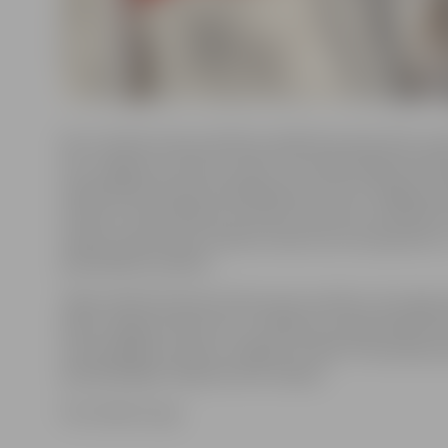
Par to šodien domes ārkārtas sēdē lēma deputāti, par
SIA «Jelgavas autobusu parks» 28. maijā sniegs bezma
sabiedriskā transporta pakalpojumus visos Jelgavas p
maršrutu tīkla pilsētas nozīmes maršrutos. Saistībā 
izpildi uzņēmumam radušos izdevumus kompensēs no 
pašvaldības budžeta.
Tāpat atbilstoši domes lēmumam sestdien, 28. maijā,
Eliasa Jelgavas Vēstures un mākslas muzejā, Ādolfa A
memoriālajā muzejā un Jelgavas Svētās Trīsvienības b
apmeklētājiem ieeja būs bez maksas.
Foto: Raitis Supe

+ + + +

Assignment ▸ Transcribe the text under each picture in the material, keeping every line as it appears, and leave the pictures out of your answer.

Response to the task ▸
Par to šodien domes ārkārtas sēdē lēma deputāti, par
SIA «Jelgavas autobusu parks» 28. maijā sniegs bezma
sabiedriskā transporta pakalpojumus visos Jelgavas p
maršrutu tīkla pilsētas nozīmes maršrutos. Saistībā 
izpildi uzņēmumam radušos izdevumus kompensēs no 
pašvaldības budžeta.
Tāpat atbilstoši domes lēmumam sestdien, 28. maijā,
Eliasa Jelgavas Vēstures un mākslas muzejā, Ādolfa A
memoriālajā muzejā un Jelgavas Svētās Trīsvienības b
apmeklētājiem ieeja būs bez maksas.
Foto: Raitis Supe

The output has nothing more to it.